◆ Written request A:
Please repeat the entries word for word, everything from the line containing "Document page, 1654x1241 pixels." down to the final line of the entries.

◆ Document:
============================================================

12.31 If the application is granted, the Court will issue a notice to the persons joined which will be served in the manner provided for the service of summons or in any other manner as the Court may direct. The writ of summons is amended accordingly and the plaintiff, unless otherwise ordered by the court, files a copy of the amended writ and serves the new defendants with the writ as amended.”

Although I must not be seen as condoning the tardy procedure followed and the processes filed after the joinder of parties in the present case, I do not see, on the whole, how the 1st set of appellants were prejudiced by the failure to amend the writ before service on the 2nd set of appellants. The case was contested to finality at the trial court without even a whimper from any one that some ‘fundamental’ irregularity had occurred. This is not an aspect of incompetence of a court process which will affect the proceedings ab initio and make them a nullity. The issue raised thereby is without merit and I answer it in the negative.

============================================================

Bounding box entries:
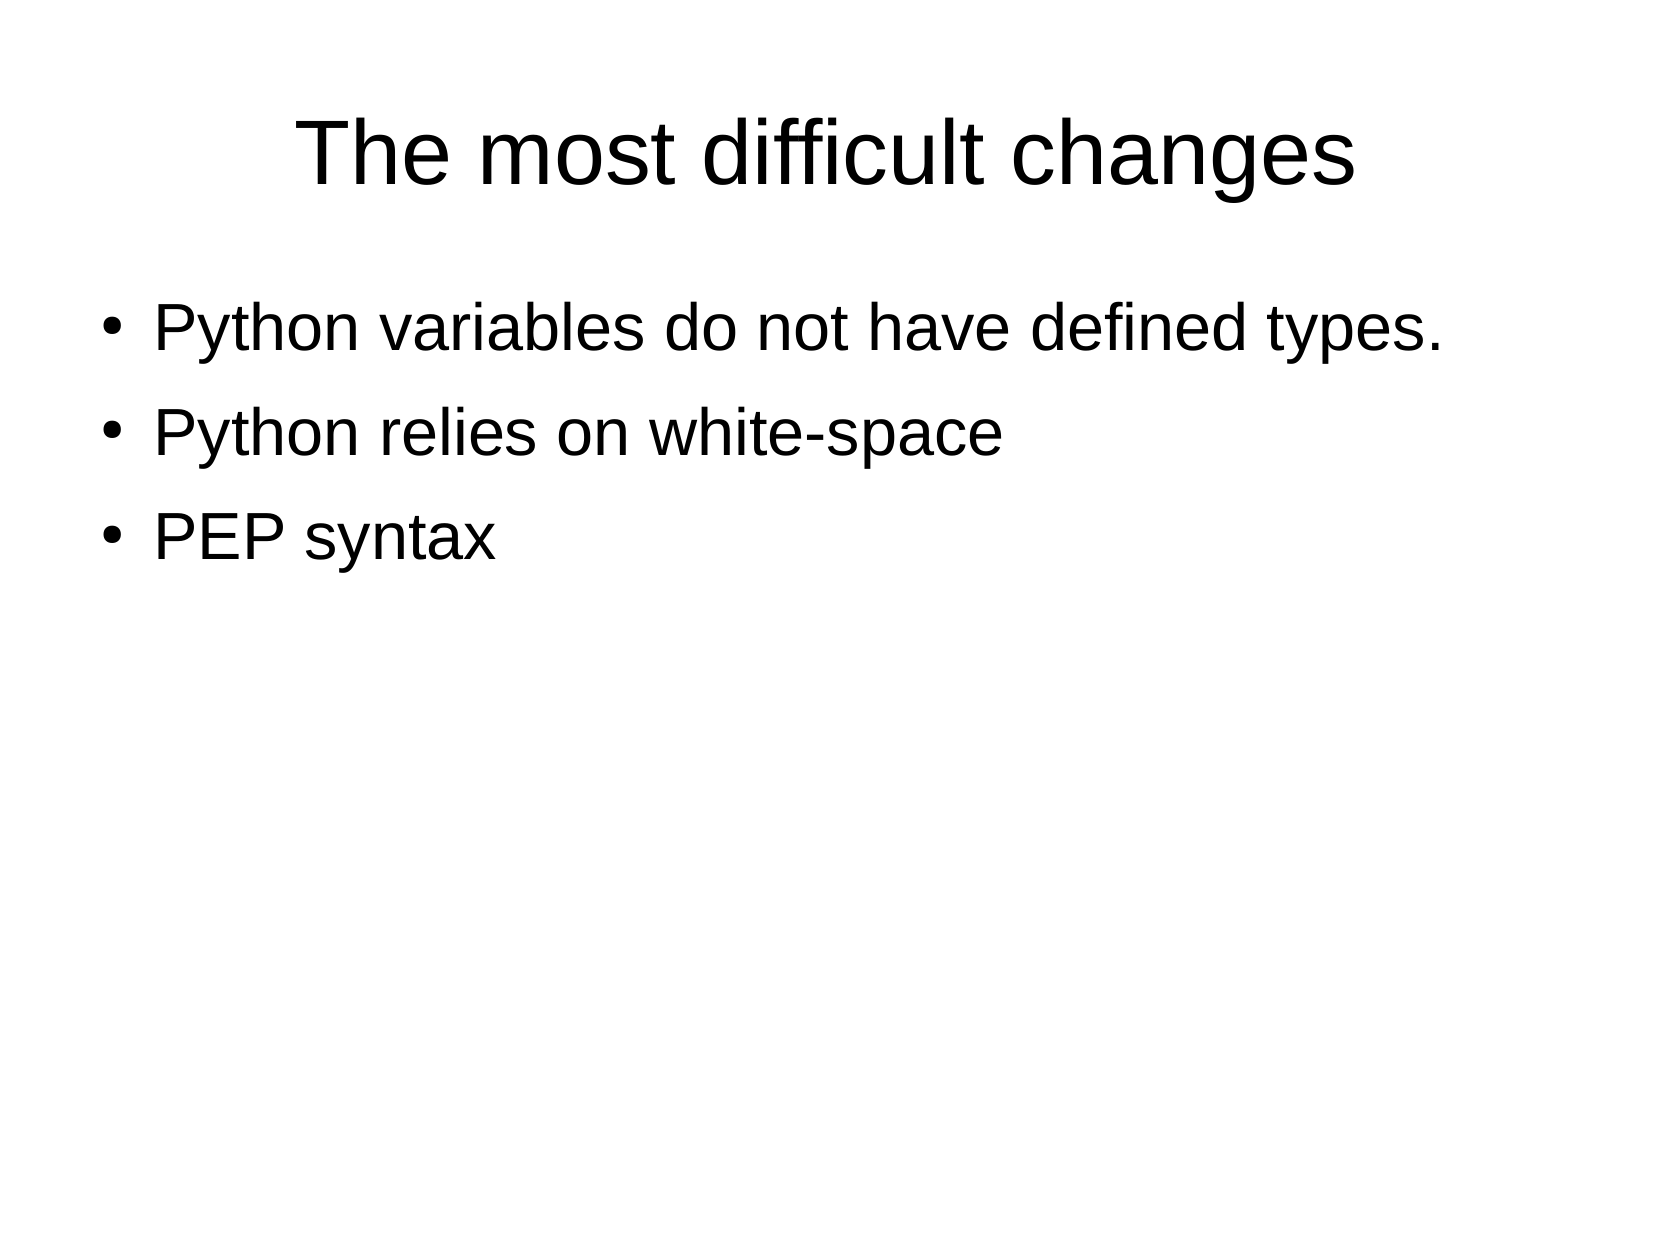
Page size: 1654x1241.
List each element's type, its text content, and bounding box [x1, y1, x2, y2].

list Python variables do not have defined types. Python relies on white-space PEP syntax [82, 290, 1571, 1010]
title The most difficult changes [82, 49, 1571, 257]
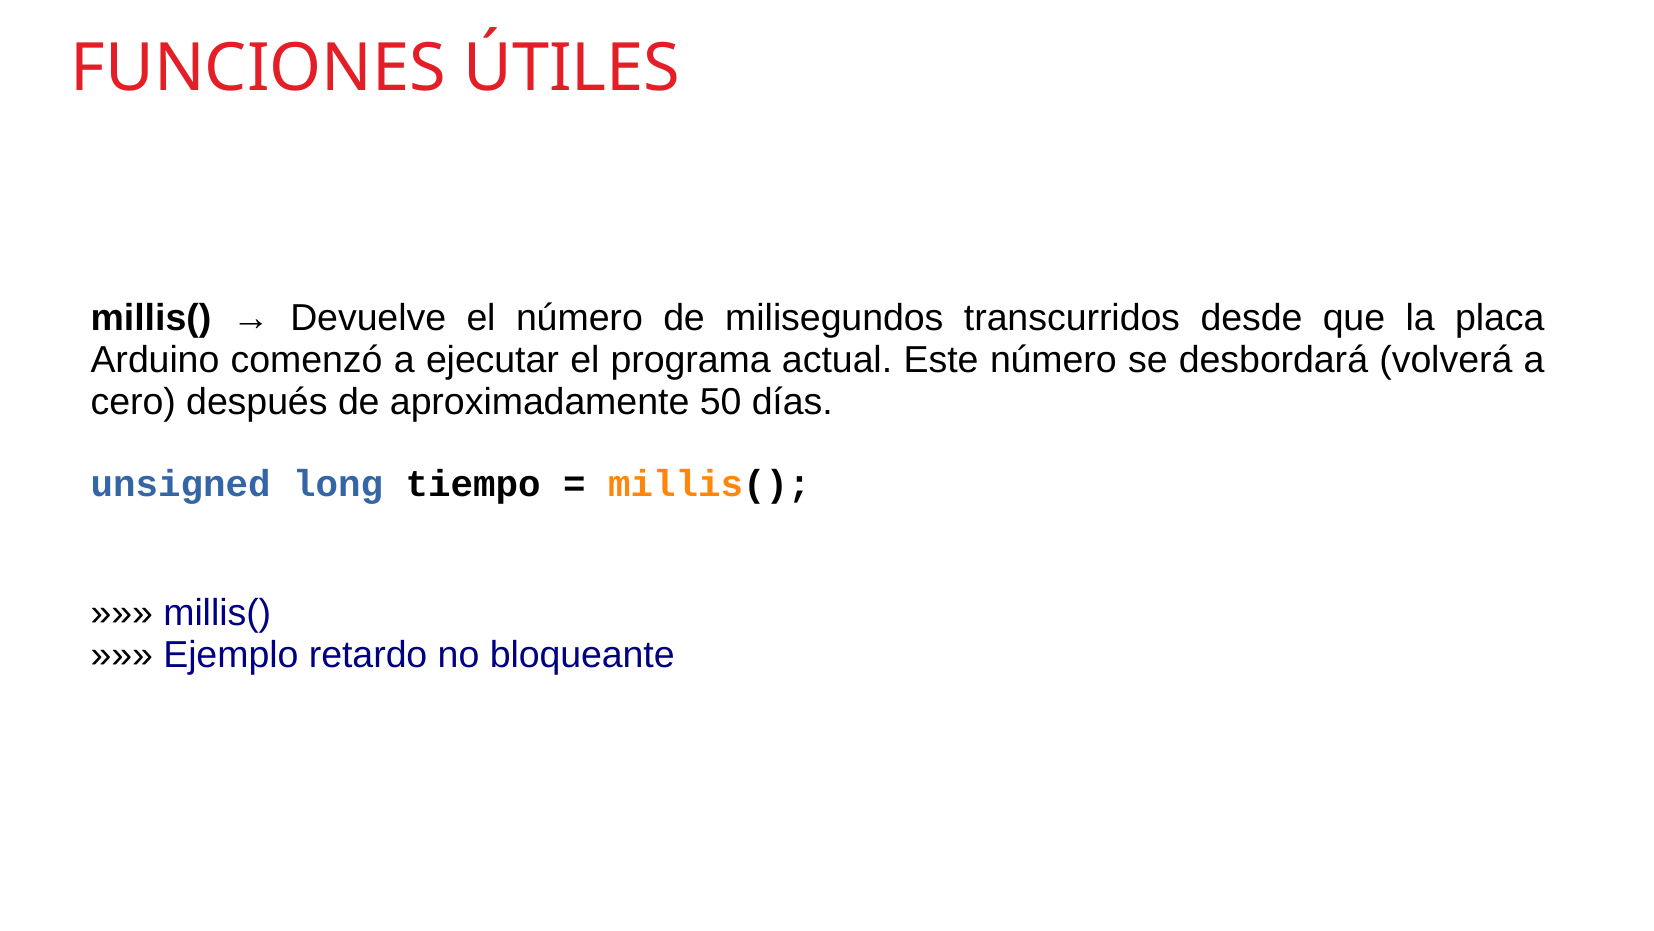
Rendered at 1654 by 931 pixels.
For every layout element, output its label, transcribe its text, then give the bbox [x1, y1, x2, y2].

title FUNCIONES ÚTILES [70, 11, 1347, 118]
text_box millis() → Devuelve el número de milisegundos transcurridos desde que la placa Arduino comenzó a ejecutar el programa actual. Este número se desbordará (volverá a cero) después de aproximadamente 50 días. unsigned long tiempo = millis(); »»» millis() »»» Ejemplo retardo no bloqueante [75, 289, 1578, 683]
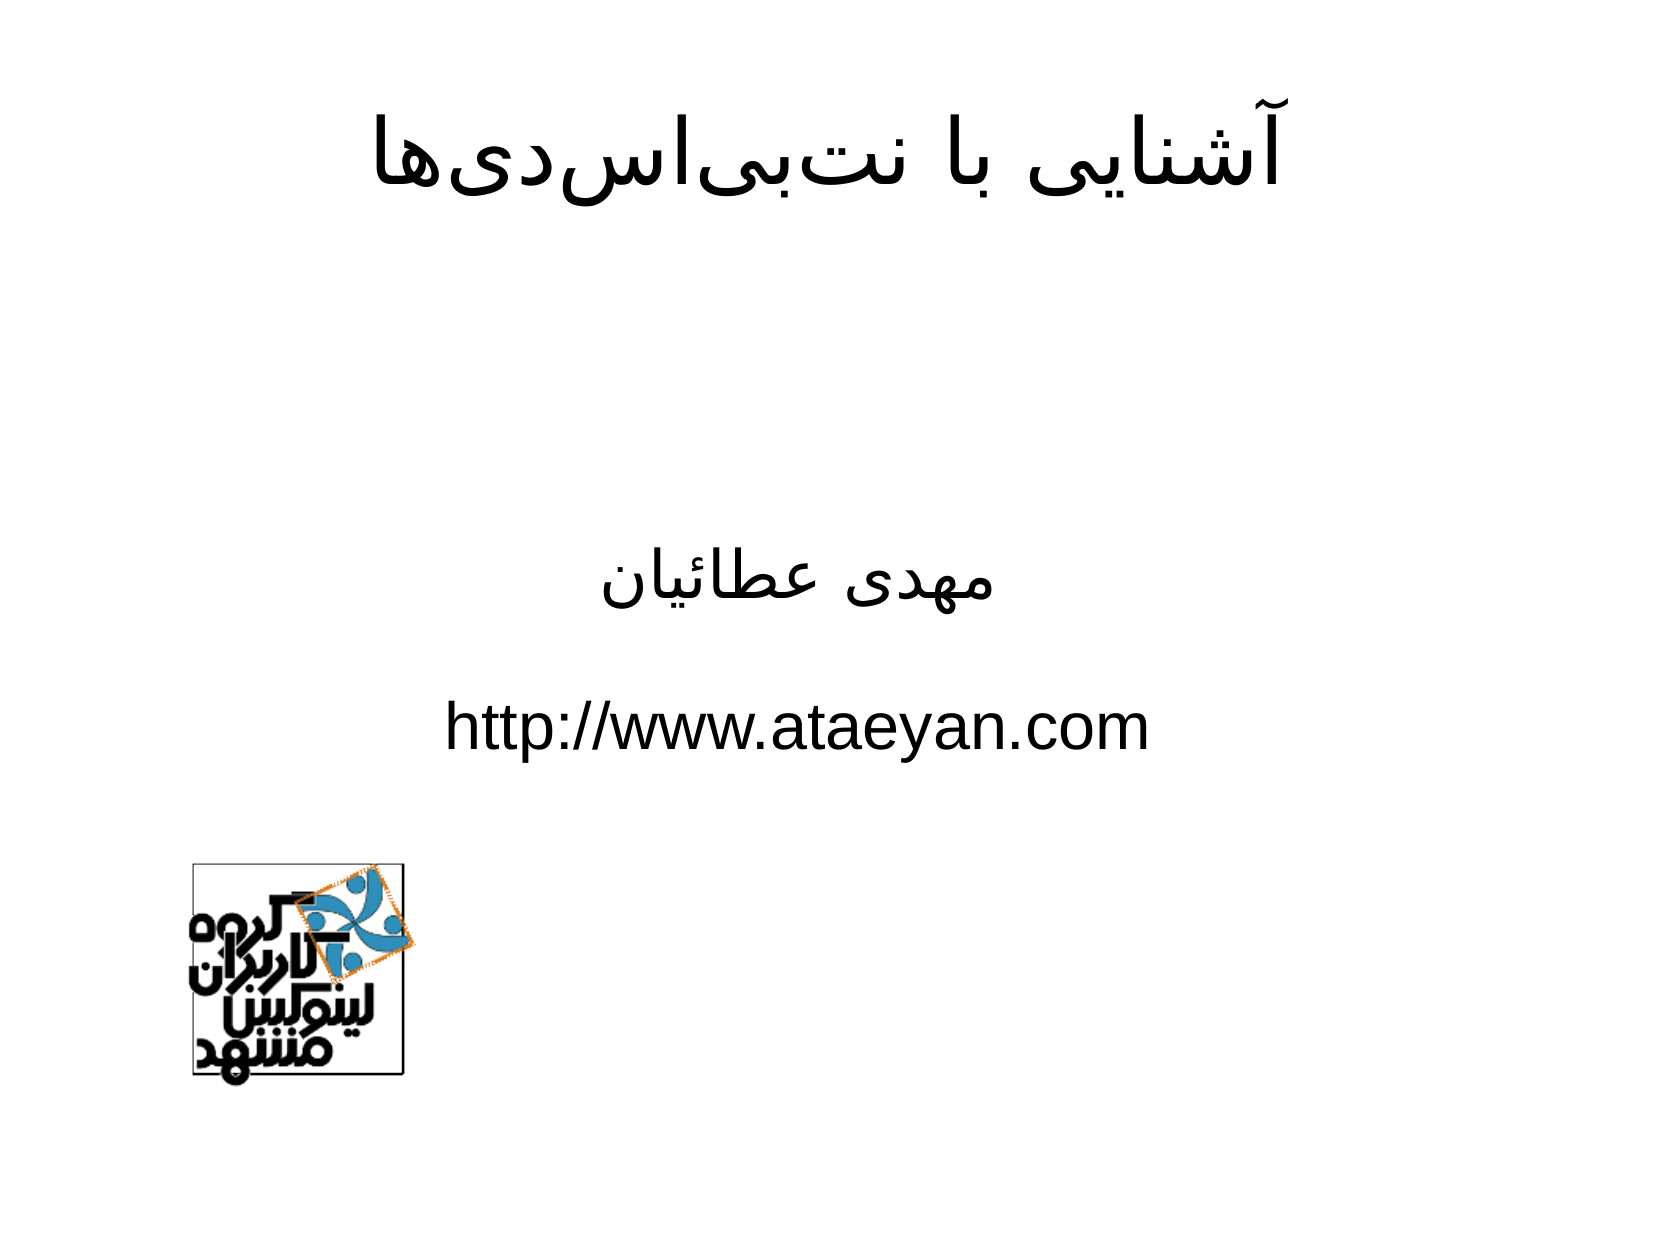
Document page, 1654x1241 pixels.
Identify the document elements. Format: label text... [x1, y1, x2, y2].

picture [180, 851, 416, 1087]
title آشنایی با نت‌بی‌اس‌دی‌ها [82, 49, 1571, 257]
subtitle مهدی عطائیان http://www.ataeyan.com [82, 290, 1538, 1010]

============================================================

◆ Written request B:
Reproduce the judgment verbatim, everything from "Although I must" down to "in the negative.".

◆ Worked solution A:
Document page, 1654x1241 pixels.
Identify the document elements. Format: label text... [x1, y1, x2, y2].

picture [180, 851, 416, 1087]
title آشنایی با نت‌بی‌اس‌دی‌ها [82, 49, 1571, 257]
subtitle مهدی عطائیان http://www.ataeyan.com [82, 290, 1538, 1010]

◆ Worked solution B:
Although I must not be seen as condoning the tardy procedure followed and the processes filed after the joinder of parties in the present case, I do not see, on the whole, how the 1st set of appellants were prejudiced by the failure to amend the writ before service on the 2nd set of appellants. The case was contested to finality at the trial court without even a whimper from any one that some ‘fundamental’ irregularity had occurred. This is not an aspect of incompetence of a court process which will affect the proceedings ab initio and make them a nullity. The issue raised thereby is without merit and I answer it in the negative.